Morning Brew - ☕️ Time for a redo

Retail execs are more willing than ever to offer resale.
Morning Brew May 17, 2022

Retail Brew

Black Crow AI

Happy Tuesday. A key piece of NYC is coming back: WWD reports that Century 21’s Cortlandt Street flagship will reopen next spring, so New Yorkers can get their treasure hunt on once more.

In today’s edition:

Katishi Maake, Erin Cabrey, Jeena Sharma

RESALE

Executive decision

A stack of thredUP bags growing on a pile Francis Scialabba

The verdict is in: Retailers know consumers want to shop resale and they’re willing to invest the resources to help them do so.

Nearly three in four (74%) retail execs say they already offer—or are open to offering—secondhand apparel to their customers, up 14 percentage points from 2020, according to ThredUp’s latest resale report with GlobalData.

What’s making the sell? The report, published today, predicts that the secondhand market in the US will double to $82 billion by 2026.

  • In 2021, resale saw a 58% YoY bump in sales growth, the largest in half a decade. Plus, the report projects that half of secondhand $$ will come from online resale by 2024.

“A customer who may love a brand, but maybe can’t afford it new or maybe just wants to try it out and experiment, it may be an easy point of entry to buy used,” Anthony Marino, president of ThredUp, told Retail Brew.

Marino added that resale is now a deliberate sales strategy, given that 78% of executives say their customers are already shopping via the channel—up from 62% in 2020.

Under review: For the 26% of retail execs that aren’t set on resale, the report highlighted four perceived barriers to entry: 1) getting stakeholders to buy in 2) a lack of proven return on investment 3) misalignment with brand narrative and 4) cannibalization of new product sales.

  • However, concern in these four metrics all dropped from 2020 to 2021, probably helped by the fact that 84% of execs now say they understand the resale market more now than they did three years ago.

§ **DATASET CONTENT**:
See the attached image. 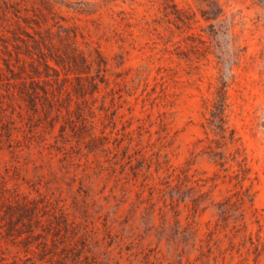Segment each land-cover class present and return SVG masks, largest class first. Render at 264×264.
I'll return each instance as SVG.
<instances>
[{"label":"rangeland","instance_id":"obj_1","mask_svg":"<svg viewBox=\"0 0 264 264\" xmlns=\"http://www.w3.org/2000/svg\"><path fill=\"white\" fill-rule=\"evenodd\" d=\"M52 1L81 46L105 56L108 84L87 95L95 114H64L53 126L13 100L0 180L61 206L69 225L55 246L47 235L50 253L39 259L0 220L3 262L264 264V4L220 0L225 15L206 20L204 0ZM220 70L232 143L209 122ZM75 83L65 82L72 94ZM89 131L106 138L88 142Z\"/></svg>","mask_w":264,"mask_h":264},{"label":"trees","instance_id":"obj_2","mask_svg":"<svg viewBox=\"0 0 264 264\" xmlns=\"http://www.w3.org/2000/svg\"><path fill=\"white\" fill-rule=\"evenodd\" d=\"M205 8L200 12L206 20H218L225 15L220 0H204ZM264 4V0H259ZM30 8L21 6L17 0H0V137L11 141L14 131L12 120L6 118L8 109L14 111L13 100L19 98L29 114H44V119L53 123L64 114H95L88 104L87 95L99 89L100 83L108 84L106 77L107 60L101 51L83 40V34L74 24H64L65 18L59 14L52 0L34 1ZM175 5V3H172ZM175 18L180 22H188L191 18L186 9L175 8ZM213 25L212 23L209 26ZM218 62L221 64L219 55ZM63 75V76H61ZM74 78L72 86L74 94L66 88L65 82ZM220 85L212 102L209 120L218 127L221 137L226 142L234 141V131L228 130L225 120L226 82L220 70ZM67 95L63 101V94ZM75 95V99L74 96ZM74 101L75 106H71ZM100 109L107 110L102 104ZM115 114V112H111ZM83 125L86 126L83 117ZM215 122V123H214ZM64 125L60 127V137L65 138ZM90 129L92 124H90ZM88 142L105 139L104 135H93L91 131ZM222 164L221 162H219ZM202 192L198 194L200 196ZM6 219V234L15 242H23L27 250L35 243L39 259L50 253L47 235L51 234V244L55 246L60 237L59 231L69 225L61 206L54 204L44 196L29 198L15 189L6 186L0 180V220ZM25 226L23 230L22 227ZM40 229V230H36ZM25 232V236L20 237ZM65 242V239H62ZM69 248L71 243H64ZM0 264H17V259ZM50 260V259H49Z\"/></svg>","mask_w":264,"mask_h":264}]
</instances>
* * *
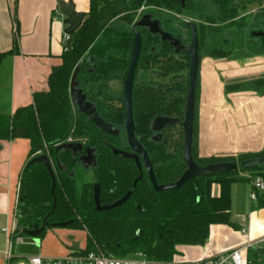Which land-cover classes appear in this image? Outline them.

§ **TASK GOAL**: Can you extend the newsletter piece on retailers embracing resale, picking up right after its final sentence? The records above have no role here.

§ **FINAL RESULT**:
“They have a choice. Either they’re going to put their head in the sand and say, ‘Well, my customers are doing it anyway, but I’m going to act like if I ignore it, it will go away,’” Marino said. “Or they can say, ‘Hey, if customers are going to be trafficking in my brand’s product secondhand, I want to control that narrative. I want to control the experience.’”—KM

        

FUNDING

Fashion forward

Retail supply chain workers sewing clothing Francis Scialabba

If you need more proof that investors are eyeing supply-chain and logistics companies, enter Fashinza.

The B2B fashion marketplace, which works to digitize the supply chain from design to delivery, announced today that it raised $100 million in a Series B funding round.

  • The round, which included $60 million in equity and $40 million in debt, was led by Prosus Ventures and Westbridge and brings Fashinza’s total $$ raised since its founding in 2020 to $122.6 million.

Orderly fashion: The India-based company works with 250+ manufacturers and 200+ mid- to large-size brands in the US, Canada, India, and UAE, including Forever 21, Spencer’s, and Landmark Group.

It will use the new funding for supply-chain tech and to grow its footprint, expanding its operations within the US, Kiruba Shankar, Fashinza’s marketing lead, told Retail Brew—as it applies AI to address pain points within fashion manufacturing.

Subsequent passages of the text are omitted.